What this exercise asks:
1. In the forum discussion about bats below, how many bat species does one poster say drink blood?
2. Pick up the forum discussion about bats below after its final post by writing the next reply in the thread.

Supplied text:
• • • • •

I love bats. I think they are cute. I think they are misunderstood and truly one of God’s gifts to man.

Granted, I don’t want them in my house, but I’m planning on building a bat box this winter in hopes of getting a small colony to help eliminate the swarms of mosquitos I have around my house.

Bats = good.

I’d advise you to steer clear, mag. You could be close to violating several major copyrights. :slight_smile:

I just love bats. Your average bat is neither blind nor
dangerous. I’m upset that you people have bats in your house and I don’t. I may have bats in my belfry, but not in the literal sense.

 According to Bat Conservation International, you are more likely to contract rabies from a cow than from a bat. Bats do consume massive amounts of insects. Personally, I find most species cute. They are just victims of bad press. Bats do not want to get tangled in your hair. They do not attack humans. Only two species drink blood. Bats are actually affectionate and cooperative. Groups huddle together for warmth, and protection as well as emotional comfort. Bats show affection by groooming each other with their tongues. Chimps and especially dogs exhibit similar behavior. Bats hunt and eat prey to regurgitate to injured roostmembers who are unable to fend for themselves. Its stomach churning and heart warming at the same time. That said, bats are wild animals. They should be handled with caution. Chique was correct in wearing gloves. While the bat would likely not bite, it could have. There's also the risk of finding that a bat in the hand will empty it bladder and bowels.

  Many species of bats are endangered or protected. It is thus illegal to kill or harm them. Wring, I applaud you for taking the time and effort to evict the bat without harming it. Chique, your show of understanding and kindness is laudable as well, but Wring overcame fear and revulsion to do what she did. I urge anyone with unwanted bat residents to do a little research. They can be evicted cheaply, and without hurting them.

The thought of cops shooting at animals for fun nauseates me. Hunting is a GD issue, but shooting at animal that is harmless, without any intention of eating it or taking a trophy is sick. The fact that these cops would use firearms while under the influence of alcohol does not fill me with confidence either.

Vacuum cleaners.

My mother has bats in her bel—I mean, apartment, from time to time. Last time, she called the maintenance man, who sucked up said bat into a vacuum cleaner, took it outside and set it loose; Mom says the bat flew off, seemingly unharmed (and dust-free!).

• • • • •

Data for review:
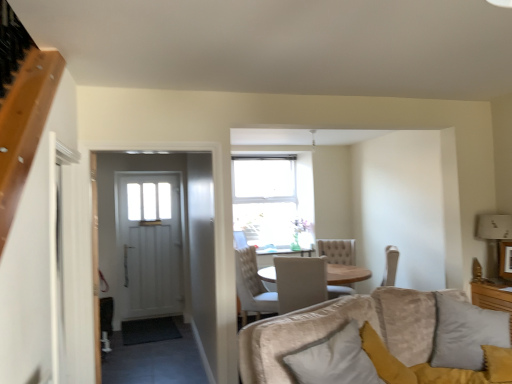
Question: Is white soft pillow at lower right, marked as the 1th pillow in a left-to-right arrangement, touching velvet gray pillow at lower right, which ranks as the first pillow in right-to-left order?

Choices:
 (A) no
 (B) yes

Answer: (A)

Question: Can you confirm if white soft pillow at lower right, marked as the 1th pillow in a left-to-right arrangement, is thinner than velvet gray pillow at lower right, which ranks as the 2th pillow in left-to-right order?

Choices:
 (A) no
 (B) yes

Answer: (B)

Question: Is white soft pillow at lower right, the second pillow positioned from the right, not inside velvet gray pillow at lower right, which ranks as the 2th pillow in left-to-right order?

Choices:
 (A) no
 (B) yes

Answer: (B)

Question: Does white soft pillow at lower right, the second pillow positioned from the right, appear on the right side of velvet gray pillow at lower right, which ranks as the 2th pillow in left-to-right order?

Choices:
 (A) no
 (B) yes

Answer: (A)

Question: Can you confirm if white soft pillow at lower right, marked as the 1th pillow in a left-to-right arrangement, is bigger than velvet gray pillow at lower right, which ranks as the first pillow in right-to-left order?

Choices:
 (A) yes
 (B) no

Answer: (B)

Question: Choose the correct answer: Is white soft pillow at lower right, marked as the 1th pillow in a left-to-right arrangement, inside white fabric lampshade at upper right or outside it?

Choices:
 (A) inside
 (B) outside

Answer: (B)

Question: From the image's perspective, is white soft pillow at lower right, marked as the 1th pillow in a left-to-right arrangement, located above or below white fabric lampshade at upper right?

Choices:
 (A) above
 (B) below

Answer: (B)

Question: In terms of size, does white soft pillow at lower right, marked as the 1th pillow in a left-to-right arrangement, appear bigger or smaller than white fabric lampshade at upper right?

Choices:
 (A) small
 (B) big

Answer: (B)

Question: From a real-world perspective, relative to white fabric lampshade at upper right, is white soft pillow at lower right, the second pillow positioned from the right, vertically above or below?

Choices:
 (A) above
 (B) below

Answer: (B)

Question: Does point (309, 365) appear closer or farther from the camera than point (258, 291)?

Choices:
 (A) closer
 (B) farther

Answer: (A)

Question: From their relative heights in the image, would you say white soft pillow at lower right, marked as the 1th pillow in a left-to-right arrangement, is taller or shorter than beige fabric chair at center?

Choices:
 (A) tall
 (B) short

Answer: (B)

Question: Do you think white soft pillow at lower right, marked as the 1th pillow in a left-to-right arrangement, is within beige fabric chair at center, or outside of it?

Choices:
 (A) outside
 (B) inside

Answer: (A)

Question: Looking at the image, does white soft pillow at lower right, marked as the 1th pillow in a left-to-right arrangement, seem bigger or smaller compared to beige fabric chair at center?

Choices:
 (A) big
 (B) small

Answer: (B)

Question: Does point (440, 365) appear closer or farther from the camera than point (498, 233)?

Choices:
 (A) closer
 (B) farther

Answer: (A)

Question: From the image's perspective, is velvet gray pillow at lower right, which ranks as the 2th pillow in left-to-right order, above or below white fabric lampshade at upper right?

Choices:
 (A) below
 (B) above

Answer: (A)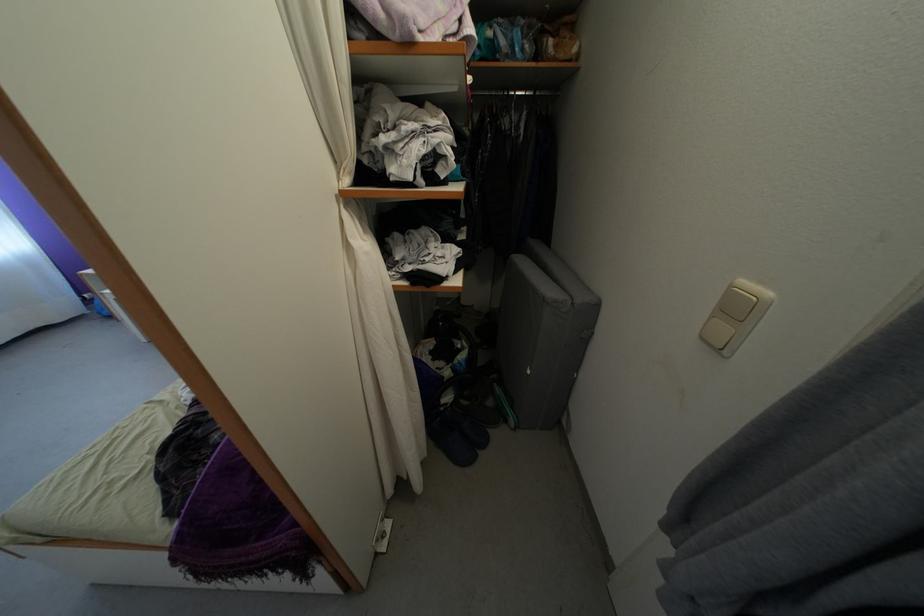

• • • • •

Numbered responses:
1. Only two species.

2.
Ya know, as a card carrying city gal, I feel that I’ve come quite a ways. I’ve gone from the inhuman shriek at seeing some rodent dash past, to being able to dispose of the, well, what’s left, after the cat has dealt with it. I’ve gone from cringing at even coming into the room if I thought a varmit was in there to merely a lifted eyebrow. When the rat was hanging around the kitchen, I wouldn’t go in there w/o escort, but now, shrug.

And, I truly do understand that the world is better off with bats in them. I remain steadfast in my conviction that my house and my office are far better off without them. I also understand they’re not trying to get in my hair, the relative likelihood of rabies etc. I still don’t like 'me up close. Not all that fond of seeing them outdoors, either, but then I can usually convince myself they’re birds not bats.

Cute? only with my eyes tightly shut, thank you. I am, however, taking names for the next time I need to be rescued from a bat. :smiley:

You’ve got my number - my fee is quite minor! :smiley:

Found this on CBC this morning: Bird-eating bats.

In case the link doesn’t work (or maybe it’s just my computer acting up again):

Although I do question his statement on nocturnal predators - there are several large species of owls in Europe that could easily tackle migrating birds.

Bats are great! My sister found one on the windowledge outside her office - the staff and the senator were somewhat amused when they found she had named it after the mayor of the city (they did bear a resemblance to each other - I’ve seen her side-by-side photos).

Side note - Please seriously consider getting a bat house, especially if you have lots of flowering plants and trees in the area (pollination and eating the insects attacking the plants). Set up their house away from your house, and they’ll have a place to stay while keeping out of your house (make sure your house is totally empty of bats before plugging up any access areas - few things are worse than a decomposing bat in the attic).

I did that with a frog once…couldn’t figure out what the hell it was (due to weird lighting) until I was right up next to it. Then it jumped and scared the hell out of me!


In my whole life, I’ve seen 2 bats outside of zoos!
I have a field guide. I live in the right kind of area.
And I’ve seen 2 bats! And one of those was hibernating! Meanwhile, the rest of you seem to be up to your elbows in bats! I’m gonna go pout now.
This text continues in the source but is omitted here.